• [TASK DATA]:
------------------------------------

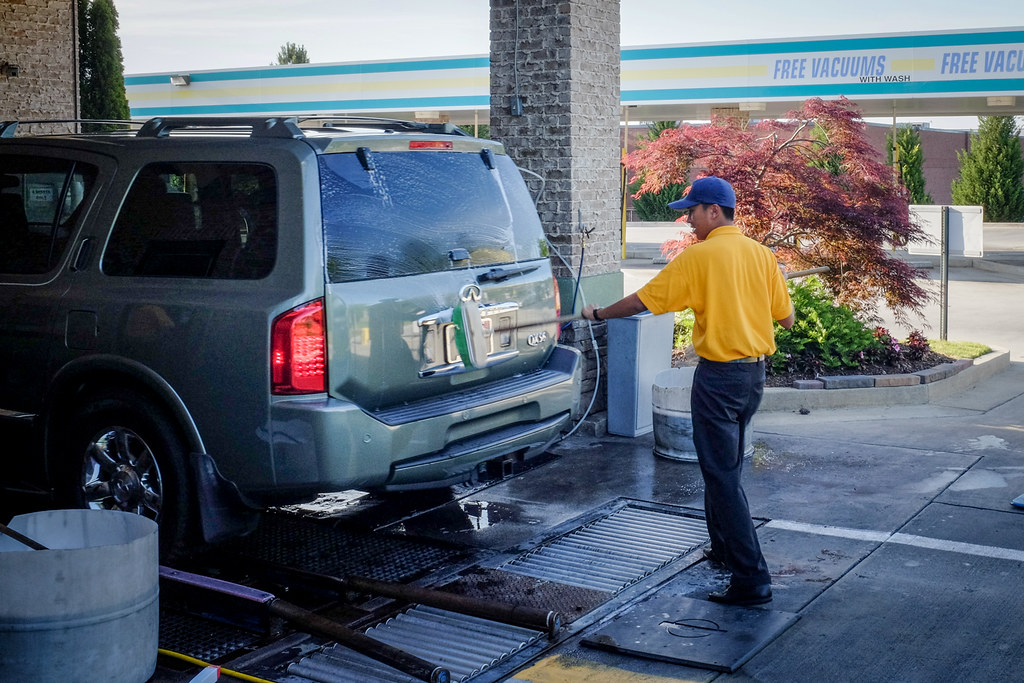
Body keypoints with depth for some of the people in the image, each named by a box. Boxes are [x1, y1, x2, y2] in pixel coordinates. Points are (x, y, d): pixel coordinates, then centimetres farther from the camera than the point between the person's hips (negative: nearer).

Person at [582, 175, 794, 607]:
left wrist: (598, 314, 7)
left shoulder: (699, 256, -12)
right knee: (725, 466, 23)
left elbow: (642, 302, -8)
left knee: (723, 475, -4)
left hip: (719, 374, -7)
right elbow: (786, 318, 9)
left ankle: (752, 579, -7)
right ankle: (725, 548, 37)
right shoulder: (762, 254, 5)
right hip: (755, 372, 7)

------------------------------------

• [YOUR TASK]: Can you write out every line of the records above character for character, leaving out the pictures?

• [REPLY TO THE TASK]:
Body keypoints with depth for some of the people in the image, each named by a box. Boxes are [x1, y1, x2, y2] in pixel coordinates. Points are (x, y, d): pixel coordinates, then centimetres farther from the camera than the point between the person's hips (negative: nearer).

Person at [582, 175, 794, 607]:
left wrist: (598, 314, 7)
left shoulder: (699, 256, -12)
right knee: (725, 466, 23)
left elbow: (642, 302, -8)
left knee: (723, 475, -4)
left hip: (719, 374, -7)
right elbow: (786, 318, 9)
left ankle: (752, 579, -7)
right ankle: (725, 548, 37)
right shoulder: (762, 254, 5)
right hip: (755, 372, 7)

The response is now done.